▶ **TASK TO CARRY OUT**
Reproduce each line of the entries that carries "index".

▶ **EXERCISE DATA**
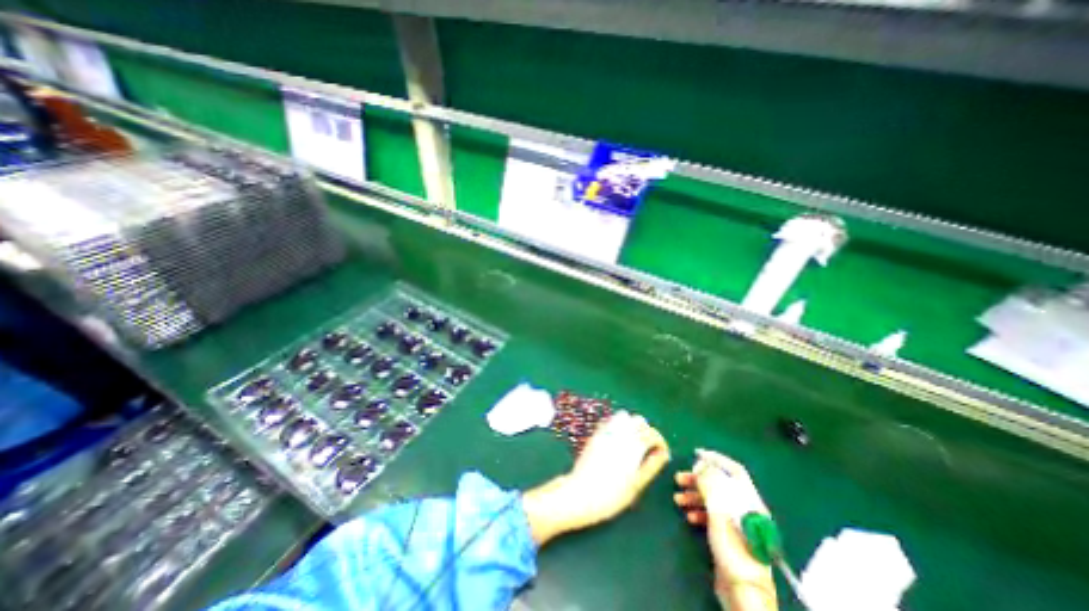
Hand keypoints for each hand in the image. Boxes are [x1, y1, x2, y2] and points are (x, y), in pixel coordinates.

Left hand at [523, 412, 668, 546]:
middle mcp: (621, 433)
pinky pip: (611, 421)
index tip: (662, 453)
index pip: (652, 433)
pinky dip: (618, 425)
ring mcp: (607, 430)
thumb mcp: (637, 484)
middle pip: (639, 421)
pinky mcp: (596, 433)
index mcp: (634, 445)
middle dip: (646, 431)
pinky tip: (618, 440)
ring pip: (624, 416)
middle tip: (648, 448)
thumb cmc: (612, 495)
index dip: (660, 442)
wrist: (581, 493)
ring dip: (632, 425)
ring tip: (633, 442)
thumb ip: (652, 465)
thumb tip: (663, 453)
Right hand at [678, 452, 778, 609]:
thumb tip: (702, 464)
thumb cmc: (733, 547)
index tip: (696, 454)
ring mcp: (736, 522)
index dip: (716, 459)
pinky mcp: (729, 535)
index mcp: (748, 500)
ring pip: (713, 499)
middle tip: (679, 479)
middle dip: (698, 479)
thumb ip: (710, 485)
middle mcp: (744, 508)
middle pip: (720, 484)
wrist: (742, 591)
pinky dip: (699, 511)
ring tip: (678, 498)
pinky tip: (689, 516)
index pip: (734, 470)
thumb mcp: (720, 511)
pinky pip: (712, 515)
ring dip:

▶ **TASK RESULT**
index tip: (662, 453)
index pip: (652, 433)
index mcp: (634, 445)
index dip: (660, 442)
index tip: (696, 454)
index dip: (716, 459)
index mcp: (748, 500)
index pip: (734, 470)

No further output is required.